## WORK TASK:
Return all lines in the material below that contain "Injili".
[LISTED ENTRIES Boundary: Start]
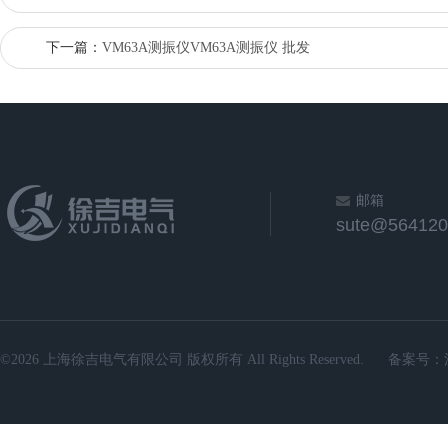
下一篇：
VM63A测振仪VM63A测振仪 批发
邮箱
sute@564120
©2026 上海徐吉电气有限公司 版权所有 All Rights Reserved.
备案号：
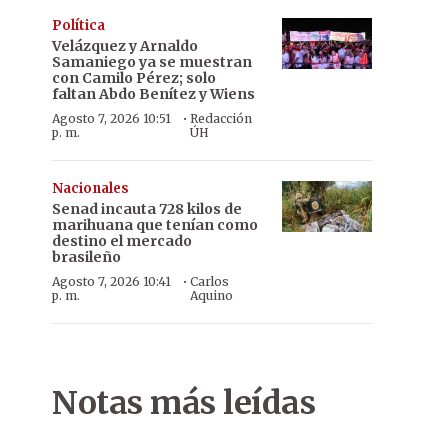
Política
Velázquez y Arnaldo
Samaniego ya se muestran
con Camilo Pérez; solo
faltan Abdo Benítez y Wiens
·
Agosto 7, 2026 10:51
Redacción
p. m.
ÚH
Nacionales
Senad incauta 728 kilos de
marihuana que tenían como
destino el mercado
brasileño
·
Agosto 7, 2026 10:41
Carlos
p. m.
Aquino
Notas más leídas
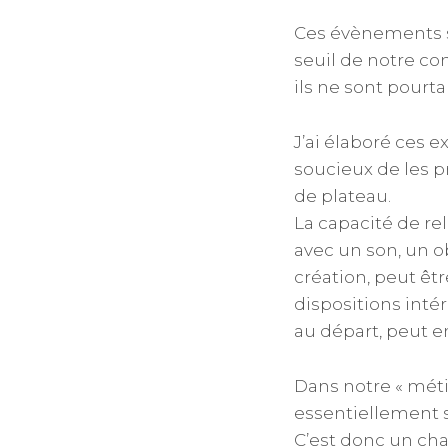
Ces évènements so
seuil de notre co
ils ne sont pourta
J’ai élaboré ces e
soucieux de les pr
de plateau.
La capacité de re
avec un son, un ob
création, peut êtr
dispositions inté
au départ, peut en
Dans notre « méti
essentiellement s’
C’est donc un cha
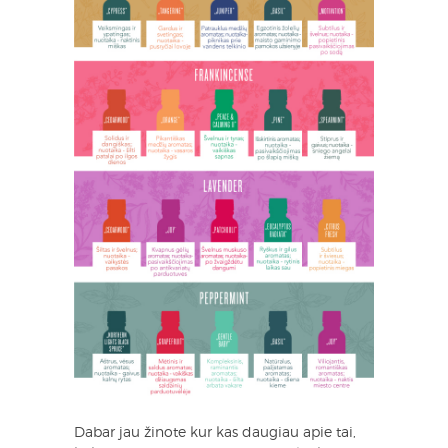
Dabar jau žinote kur kas daugiau apie tai,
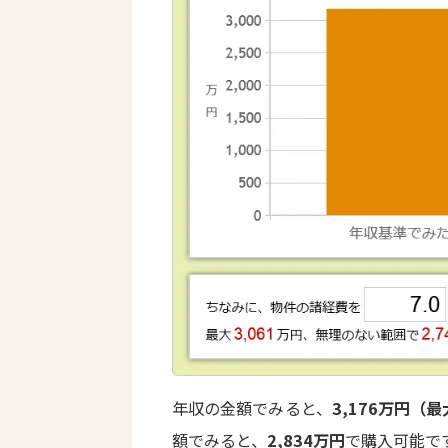
年収の金額でみると、
3,176万円（最
額でみると、
2,834万円
で購入可能で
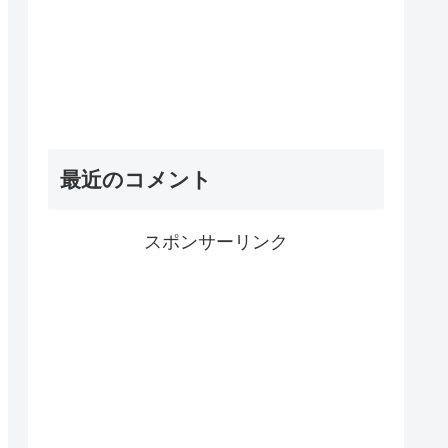
最近のコメント
スポンサーリンク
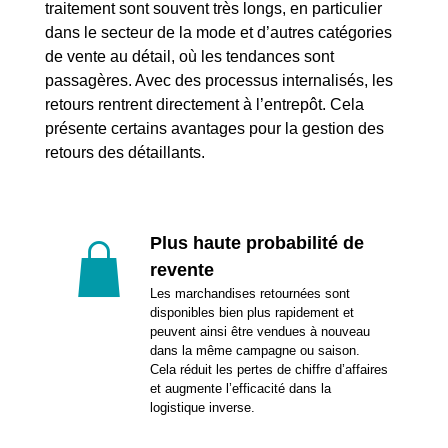
traitement sont souvent très longs, en particulier
dans le secteur de la mode et d’autres catégories
de vente au détail, où les tendances sont
passagères. Avec des processus internalisés, les
retours rentrent directement à l’entrepôt. Cela
présente certains avantages pour la gestion des
retours des détaillants.
Plus haute probabilité de
revente
Les marchandises retournées sont
disponibles bien plus rapidement et
peuvent ainsi être vendues à nouveau
dans la même campagne ou saison.
Cela réduit les pertes de chiffre d’affaires
et augmente l’efficacité dans la
logistique inverse.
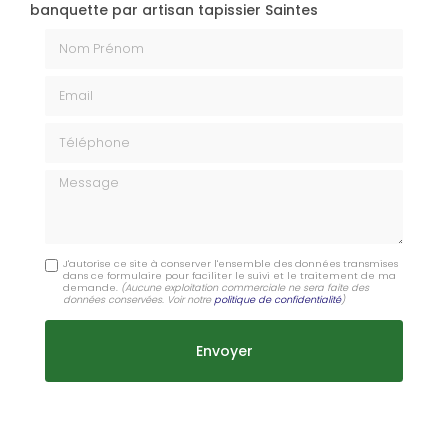
banquette par artisan tapissier Saintes
Nom Prénom
Email
Téléphone
Message
J'autorise ce site à conserver l'ensemble des données transmises
dans ce formulaire pour faciliter le suivi et le traitement de ma
demande.
(Aucune exploitation commerciale ne sera faite des
données conservées. Voir notre
politique de confidentialité
)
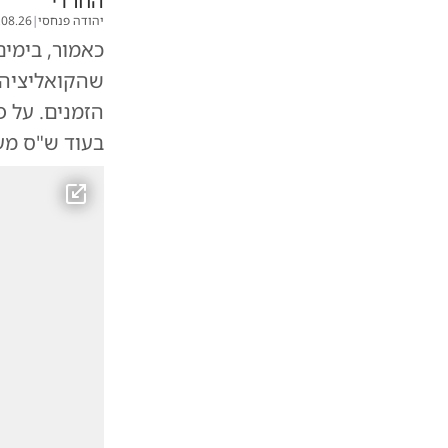
החרדי
יהודה פנחסי
|
.08.26
כאמור, בימי
שהקואליציה 
בעוד ש"ס מעוניינת בתאריך 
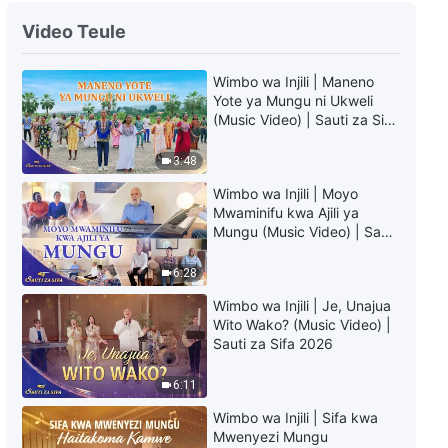
Maneno ya Mungu ya Kila Siku:
Video Teule
Kufunua Mawazo ya Kidini |
Dondoo 292
Wimbo wa Injili | Maneno
16:05
Yote ya Mungu ni Ukweli
(Music Video) | Sauti za Sifa
Maneno ya Mungu ya Kila Siku:
2026
Kufunua Mawazo ya Kidini |
3:48
Dondoo 293
11:35
Wimbo wa Injili | Moyo
Mwaminifu kwa Ajili ya
Mungu (Music Video) | Sauti
Maneno ya Mungu ya Kila Siku:
za Sifa 2026
Kufunua Mawazo ya Kidini |
6:28
Dondoo 294
13:17
Wimbo wa Injili | Je, Unajua
Wito Wako? (Music Video) |
Maneno ya Mungu ya Kila Siku:
Sauti za Sifa 2026
Kufunua Mawazo ya Kidini |
Dondoo 295
6:11
10:50
Wimbo wa Injili | Sifa kwa
Mwenyezi Mungu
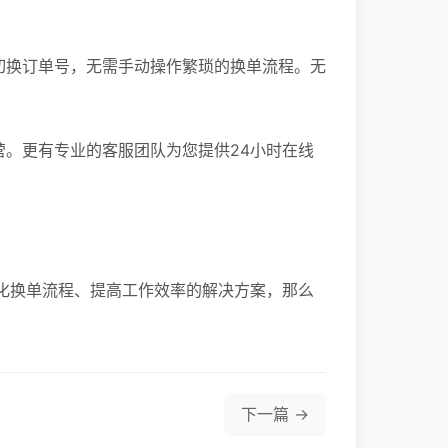
切换订单号，无需手动操作繁琐的换单流程。无
营。更有专业的客服团队为您提供24小时在线
化换单流程、提高工作效率的解决方案，那么
下一篇 →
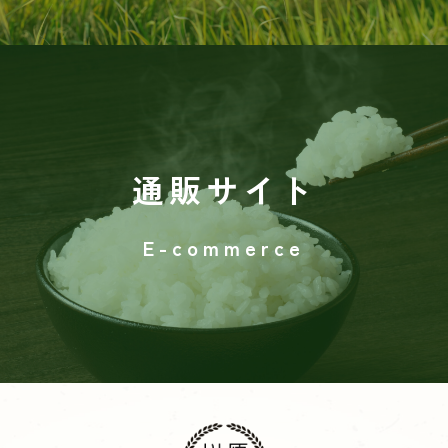
通販サイト
E-commerce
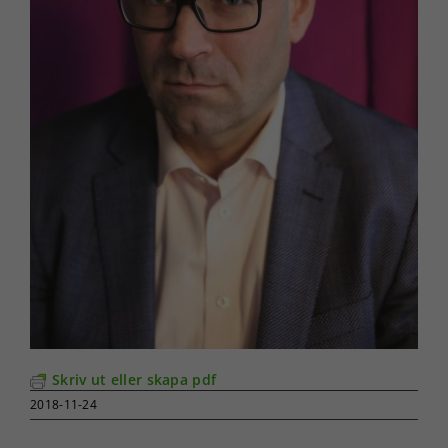
Skriv ut eller skapa pdf
2018-11-24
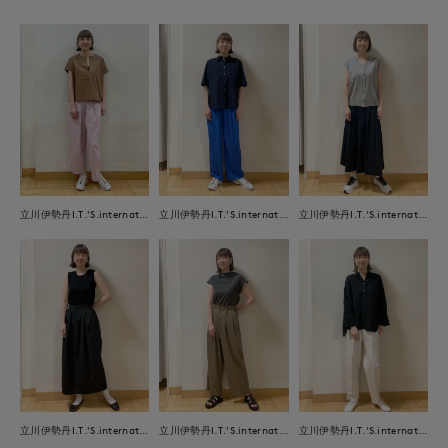
立川伊勢丹I.T.'S.international
立川伊勢丹I.T.'S.international
立川伊勢丹I.T.'S.international
立川伊勢丹I.T.'S.international
立川伊勢丹I.T.'S.international
立川伊勢丹I.T.'S.international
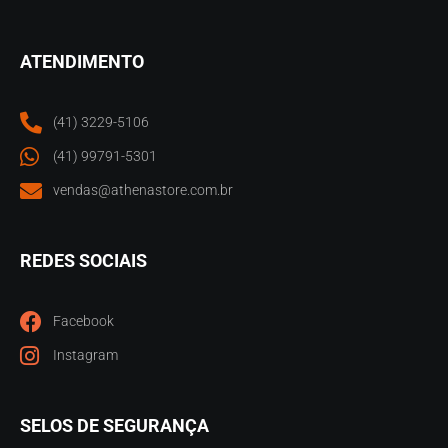
ATENDIMENTO
(41) 3229-5106
(41) 99791-5301
vendas@athenastore.com.br
REDES SOCIAIS
Facebook
Instagram
SELOS DE SEGURANÇA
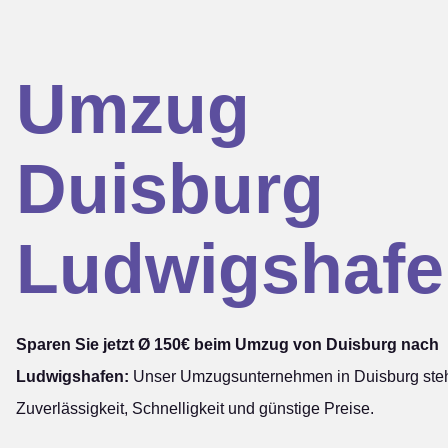
Umzug
Duisburg
Ludwigshafe
Sparen Sie jetzt Ø 150€ beim Umzug von Duisburg nach
Ludwigshafen:
Unser Umzugsunternehmen in Duisburg steht
Zuverlässigkeit, Schnelligkeit und günstige Preise.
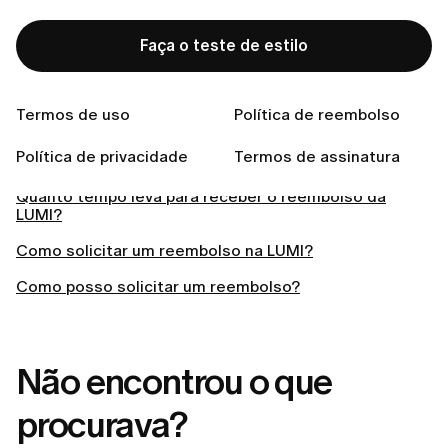
permanecerá ativo até o final do período de
faturamento atual e não haverá novas cobranças.
Faça o teste de estilo
Termos de uso
Política de reembolso
Related articles
Política de privacidade
Termos de assinatura
Quanto tempo leva para receber o reembolso da
LUMI?
Como solicitar um reembolso na LUMI?
Como posso solicitar um reembolso?
Não encontrou o que
procurava?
[LISTED ENTRIES Boundary: End]
## THE COMPLETED TASK:
Wimbo wa Injili | Maneno
Wimbo wa Injili | Moyo
Wimbo wa Injili | Je, Unajua
Wimbo wa Injili | Sifa kwa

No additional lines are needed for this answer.